The debut volume in this series, Peanuts Every Sunday: 1952-1955, compiles the first four years of the strip. This collection offers a fascinating peek at Schulz's creative process, as iconic characters such as Charlie Brown, Snoopy, Schroeder, Linus, and Lucy quickly evolve from their initial renderings to the elegant stylizations we've all come to know and love.
Peanuts -- beloved characters, iconic gags, drawing that finds beauty in its economic ink line. Fantagraphics is thrilled to publish Schulz's glorious creation, bringing our team's design expertise and impeccable production values to bear on the most popular comic strip of all time.
Charles M. Schulz was born November 25, 1922, in Minneapolis. His destiny was foreshadowed when an uncle gave him, at the age of two days, the nickname Sparky (after the racehorse Spark Plug in the newspaper strip Barney Google). His ambition from a young age was to be a cartoonist and his first success was selling 17 cartoons to the Saturday Evening Post between 1948 and 1950. He also sold a weekly comic feature called Li'l Folks to the local St. Paul Pioneer Press. After writing and drawing the feature for two years, Schulz asked for a better location in the paper or for daily exposure, as well as a raise. When he was turned down on all three counts, he quit.

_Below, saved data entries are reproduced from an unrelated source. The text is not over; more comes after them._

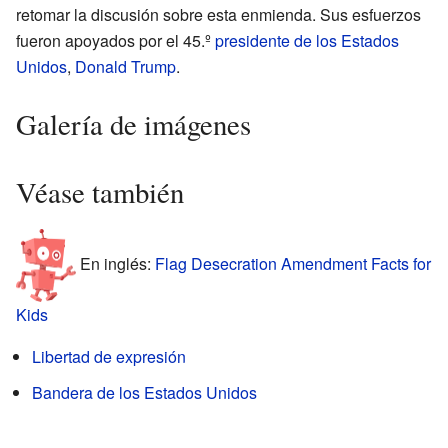
retomar la discusión sobre esta enmienda. Sus esfuerzos
fueron apoyados por el 45.º
presidente de los Estados
Unidos
,
Donald Trump
.
Galería de imágenes
Véase también
En inglés:
Flag Desecration Amendment Facts for
Kids
Libertad de expresión
Bandera de los Estados Unidos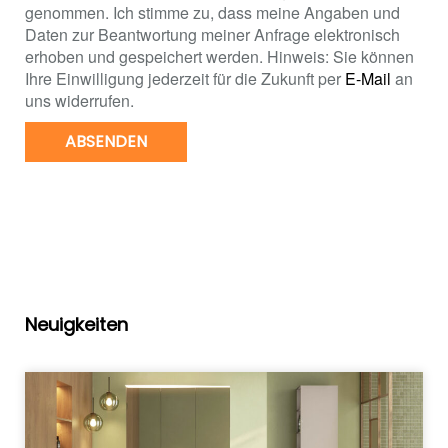
genommen. Ich stimme zu, dass meine Angaben und
Daten zur Beantwortung meiner Anfrage elektronisch
erhoben und gespeichert werden. Hinweis: Sie können
Ihre Einwilligung jederzeit für die Zukunft per
E-Mail
an
uns widerrufen.
ABSENDEN
Neuigkeiten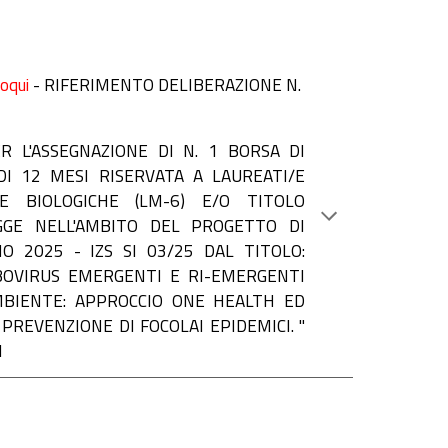
loqui
-
RIFERIMENTO DELIBERAZIONE N.
ER L'ASSEGNAZIONE
DI N. 1 BORSA DI
I 12 MESI RISERVATA A LAUREATI/E
ZE BIOLOGICHE (LM-6) E/O TITOLO
GGE NELL'AMBITO DEL PROGETTO DI
 2025 - IZS SI 03/25 DAL TITOLO:
RBOVIRUS EMERGENTI E RI-EMERGENTI
MBIENTE: APPROCCIO ONE HEALTH ED
PREVENZIONE DI FOCOLAI EPIDEMICI. "
1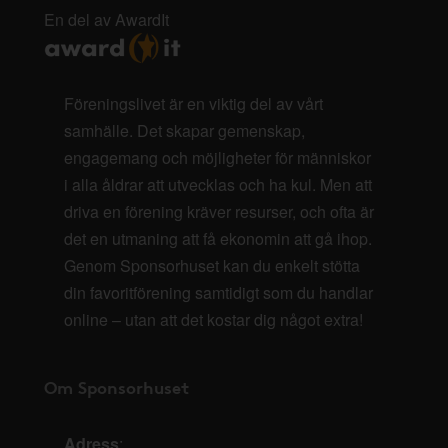
En del av AwardIt
Föreningslivet är en viktig del av vårt
samhälle. Det skapar gemenskap,
engagemang och möjligheter för människor
i alla åldrar att utvecklas och ha kul. Men att
driva en förening kräver resurser, och ofta är
det en utmaning att få ekonomin att gå ihop.
Genom Sponsorhuset kan du enkelt stötta
din favoritförening samtidigt som du handlar
online – utan att det kostar dig något extra!
Om Sponsorhuset
Adress
: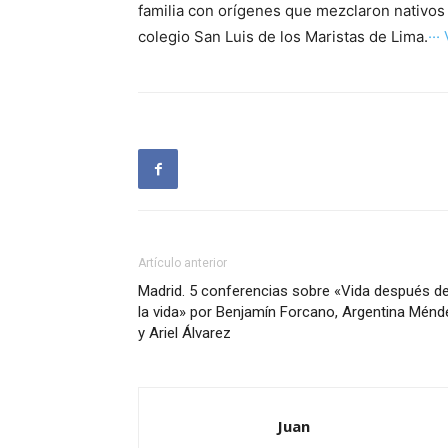
familia con orígenes que mezclaron nativos
colegio San Luis de los Maristas de Lima.
···
Artículo anterior
Madrid. 5 conferencias sobre «Vida después d
la vida» por Benjamín Forcano, Argentina Ménd
y Ariel Álvarez
Juan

He started submitting strips to the newspaper syndicates and in the spring of 1950, United Feature Syndicate expressed interest in Li'l Folks. They bought the strip, renaming it Peanuts, a title Schulz always loathed. The first Peanuts daily appeared October 2, 1950; the first Sunday, January 6, 1952. Diagnosed with cancer, Schulz retired from Peanuts at the end of 1999. He died on February 13, 2000, the day before Valentine's Day-and the day before his last strip was published, having completed 17,897 daily and Sunday strips, each and every one fully written, drawn, and lettered entirely by his own hand -- an unmatched achievement in comics.